Popular UPI apps that are put in use everyday will now be imposed by a new market rule where none can exceed a market share of 30 percent, according to a report by The Economic Times. As per ET, the National Payments Corporation of India (NPCI), which is the governing body for digital payment instruments in India, has enforced this rule starting January 2020, and the same has been initially applied for three months, or the first quarter of 2021, which is nearing its end. The market share cap rule for all UPI apps in India will be applied on a rolling basis and is not a permanent rule, which is likely done to understand how the market reacts to such limitations.
According to the NPCI’s latest rule’s postulates as mentioned by ET, UPI apps will be served an alert by the NPCI, once they hit a market share of 25 percent of all UPI transactions (by volume). Going further ahead, once any of these apps cross 27 percent market share, they will have to provide “evidence” of efforts being made voluntarily to prevent a further growth of market share — something that sounds rather bizarre, even when one considers the most prevalent anti-competitive laws in open trade economies. Once the market share crosses 30 percent, these UPI apps will have to compulsorily stop allowing new users from signing up on their platforms — and provide an undertaking to the NPCI for the same.
According to the report, these third party application providers (TPAPs) may be given a six-month grace period, during which they would not be penalised by the NPCI for having market share higher than what’s recommended by the body. However, the UPI apps will have to disclose a plan of action to control market share within five days of being notified about exceeding the recommended market share, and stick to it for the months to come. While the NPCI has stated in its circular that enforcing of this move will mostly be done by restricting new user sign-ups, there lies a clear possibility of service disruptions in the form of failed transactions, something that the NPCI circular has also hinted at.

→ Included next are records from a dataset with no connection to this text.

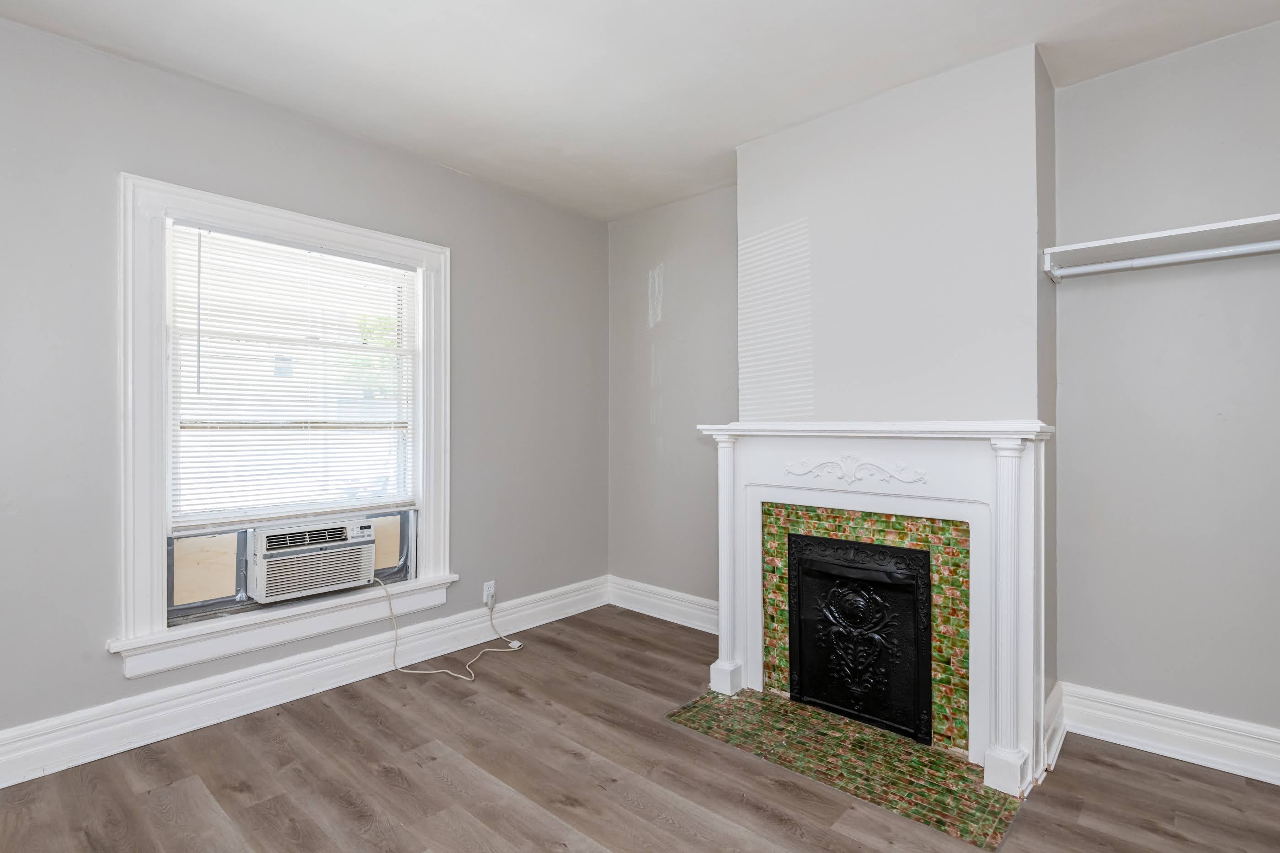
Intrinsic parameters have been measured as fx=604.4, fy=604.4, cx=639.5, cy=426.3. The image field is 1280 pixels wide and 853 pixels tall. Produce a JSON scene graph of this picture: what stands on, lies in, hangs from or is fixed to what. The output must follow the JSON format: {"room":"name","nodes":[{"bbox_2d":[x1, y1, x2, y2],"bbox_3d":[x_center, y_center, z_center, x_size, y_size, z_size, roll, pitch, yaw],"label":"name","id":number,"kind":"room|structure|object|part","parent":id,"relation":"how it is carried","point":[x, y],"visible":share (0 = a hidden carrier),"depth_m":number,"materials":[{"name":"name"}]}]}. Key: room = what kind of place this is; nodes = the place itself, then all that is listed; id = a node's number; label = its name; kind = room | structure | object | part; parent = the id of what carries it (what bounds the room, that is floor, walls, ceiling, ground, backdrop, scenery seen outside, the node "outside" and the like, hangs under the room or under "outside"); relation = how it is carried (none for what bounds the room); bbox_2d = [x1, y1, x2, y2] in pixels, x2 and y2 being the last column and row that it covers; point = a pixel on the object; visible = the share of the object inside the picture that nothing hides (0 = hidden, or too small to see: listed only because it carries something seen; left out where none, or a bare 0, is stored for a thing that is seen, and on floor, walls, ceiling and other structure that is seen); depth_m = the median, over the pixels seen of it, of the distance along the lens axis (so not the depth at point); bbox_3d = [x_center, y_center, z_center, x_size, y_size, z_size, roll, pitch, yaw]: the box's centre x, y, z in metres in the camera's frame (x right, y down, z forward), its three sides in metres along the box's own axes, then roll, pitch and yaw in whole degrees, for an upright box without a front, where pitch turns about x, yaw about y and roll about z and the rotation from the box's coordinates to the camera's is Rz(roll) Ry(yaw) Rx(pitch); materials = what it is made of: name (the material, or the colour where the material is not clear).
{"room":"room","nodes":[
{"label":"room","id":0,"kind":"room"},
{"bbox_2d":[0,5,608,773],"bbox_3d":[-1.655,-0.089,2.789,0.167,2.683,4.357,0,0,42],"label":"left wall","id":1,"kind":"structure","parent":0,"point":[98,658],"depth_m":2.44,"materials":[{"name":"grey paint"}]},
{"bbox_2d":[115,171,455,679],"bbox_3d":[-1.554,-0.018,2.854,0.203,1.900,1.409,0,0,42],"label":"window","id":2,"kind":"structure","parent":1,"relation":"in","point":[314,232],"depth_m":2.52,"materials":[{"name":"white paint"}]},
{"bbox_2d":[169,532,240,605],"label":"plywood panel","id":3,"kind":"object","parent":2,"relation":"in","point":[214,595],"visible":0.87,"depth_m":2.62,"materials":[{"name":"beige wood"}]},
{"bbox_2d":[165,219,417,529],"bbox_3d":[-1.555,-0.213,2.853,0.049,1.252,1.059,0,0,42],"label":"window blind","id":4,"kind":"object","parent":2,"relation":"attached to","point":[266,352],"visible":0.96,"depth_m":2.76,"materials":[{"name":"white plastic"}]},
{"bbox_2d":[244,517,376,603],"bbox_3d":[-1.668,0.627,2.990,0.498,0.302,0.588,0,0,42],"label":"air conditioner","id":5,"kind":"object","parent":2,"relation":"in","point":[276,593],"visible":0.94,"depth_m":2.81,"materials":[{"name":"white plastic"}]},
{"bbox_2d":[373,575,525,681],"bbox_3d":[-0.985,1.003,3.239,0.388,0.463,0.758,0,0,42],"label":"power cord","id":6,"kind":"object","parent":5,"relation":"attached to","point":[477,658],"visible":0.97,"depth_m":3.13,"materials":[{"name":"white plastic"}]},
{"bbox_2d":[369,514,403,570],"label":"plywood panel","id":7,"kind":"object","parent":2,"relation":"in","point":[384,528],"visible":0.58,"depth_m":3.20,"materials":[{"name":"beige wood"}]},
{"bbox_2d":[0,577,607,793],"bbox_3d":[-1.617,1.152,2.715,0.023,0.171,4.035,0,0,42],"label":"baseboard","id":8,"kind":"structure","parent":1,"relation":"attached to","point":[166,695],"depth_m":2.63,"materials":[{"name":"white paint"}]},
{"bbox_2d":[482,580,496,605],"bbox_3d":[-0.870,0.963,3.499,0.010,0.118,0.072,0,0,42],"label":"wall socket","id":9,"kind":"object","parent":1,"relation":"attached to","point":[492,588],"visible":0.83,"depth_m":3.49,"materials":[{"name":"white plastic"}]},
{"bbox_2d":[0,605,1279,852],"bbox_3d":[-0.043,1.293,1.423,4.212,0.104,4.424,0,0,42],"label":"floor","id":10,"kind":"structure","parent":0,"point":[1126,762],"depth_m":2.08,"materials":[{"name":"brown wood"}]},
{"bbox_2d":[668,688,1020,848],"bbox_3d":[0.745,1.232,2.348,1.223,0.009,0.571,0,0,42],"label":"tile hearth","id":11,"kind":"object","parent":10,"relation":"in","point":[898,745],"visible":0.87,"depth_m":2.21,"materials":[{"name":"green tile"}]},
{"bbox_2d":[695,420,1056,800],"bbox_3d":[0.855,0.619,2.500,1.445,1.230,0.260,0,0,42],"label":"fireplace mantel","id":12,"kind":"object","parent":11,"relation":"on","point":[998,436],"visible":0.97,"depth_m":2.27,"materials":[{"name":"white paint"}]},
{"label":"plinth block","id":13,"kind":"part","parent":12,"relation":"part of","materials":[{"name":"white paint"}]},
{"bbox_2d":[0,0,1279,222],"bbox_3d":[-0.039,-1.452,1.437,4.339,0.111,4.369,0,0,42],"label":"ceiling","id":14,"kind":"structure","parent":0,"point":[797,115],"depth_m":2.32,"materials":[{"name":"white paint"}]},
{"bbox_2d":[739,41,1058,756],"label":"chimney breast","id":15,"kind":"structure","parent":0,"point":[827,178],"depth_m":2.50,"materials":[{"name":"grey paint"}]},
{"bbox_2d":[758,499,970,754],"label":"tile surround","id":16,"kind":"object","parent":15,"relation":"in","point":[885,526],"visible":0.7,"depth_m":2.39,"materials":[{"name":"tile"}]},
{"bbox_2d":[785,531,933,741],"bbox_3d":[0.906,0.877,2.563,0.632,0.770,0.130,0,0,42],"label":"fireplace cover","id":17,"kind":"structure","parent":16,"relation":"in","point":[890,588],"depth_m":2.49,"materials":[{"name":"black metal"}]},
{"bbox_2d":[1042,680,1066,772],"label":"baseboard","id":18,"kind":"structure","parent":15,"relation":"attached to","point":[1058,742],"depth_m":2.29,"materials":[{"name":"white paint"}]},
{"bbox_2d":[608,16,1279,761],"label":"back wall","id":19,"kind":"structure","parent":0,"point":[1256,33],"depth_m":2.35,"materials":[{"name":"grey paint"}]},
{"bbox_2d":[608,576,719,633],"bbox_3d":[0.281,1.140,3.747,1.321,0.177,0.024,0,0,42],"label":"baseboard","id":20,"kind":"structure","parent":19,"relation":"attached to","point":[664,618],"depth_m":3.84,"materials":[{"name":"white paint"}]},
{"bbox_2d":[1041,210,1279,281],"bbox_3d":[2.143,-0.616,1.939,1.394,0.077,0.338,0,0,42],"label":"closet shelf","id":21,"kind":"object","parent":19,"relation":"attached to","point":[1188,230],"visible":0.91,"depth_m":2.14,"materials":[{"name":"white"}]},
{"bbox_2d":[1050,238,1279,281],"bbox_3d":[2.085,-0.587,1.883,1.400,0.053,0.044,0,0,42],"label":"closet rod","id":22,"kind":"object","parent":21,"relation":"attached to","point":[1218,252],"visible":0.99,"depth_m":2.10,"materials":[{"name":"white metal"}]},
{"bbox_2d":[1057,680,1279,789],"bbox_3d":[2.314,1.157,2.000,1.563,0.168,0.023,0,0,42],"label":"baseboard","id":23,"kind":"structure","parent":19,"relation":"attached to","point":[1188,752],"depth_m":2.27,"materials":[{"name":"white paint"}]}
]}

In order to prevent major service disruptions, NPCI has reportedly allowed existing market leaders with over 30 percent market shares a period of two years to gradually bring about the change. The ET report reveals that in end-2020, both PhonePe and Google Pay had over 40 percent market share each, and has therefore been allowed time until the end of 2022 to bring about this change. The NPCI has also shared a draft message that these UPI apps will have to share with any new user that tries to sign up on the platform. The message reads, “Dear user, as per NPCI rules any UPI app with more than 30% market share cannot onboard new customers until their market share goes down. Currently, (app)’s UPI market share is (x)%, so unfortunately, you’ll have to wait a while before you can access our UPI services. We apologise for the inconvenience and promise to notify you as soon as NPCI allows us to onboard you again!”
The move is the first of its kind by a governing body in India to regulate major technology firms, both Indian and foreign, in terms of permissible market share. It also appears to be a move that will require leading UPI apps in India to voluntarily take steps to offload customers to competing services — something that will almost certainly not sit well with many. However, given the ultra-competitive digital payments market in India, and the myriad choices available such as Google Pay, Paytm, PhonePe, Amazon Pay and now even WhatsApp Pay, such a move may also turn out to be necessary to push these firms into offering the most consumer-favourable services that they can.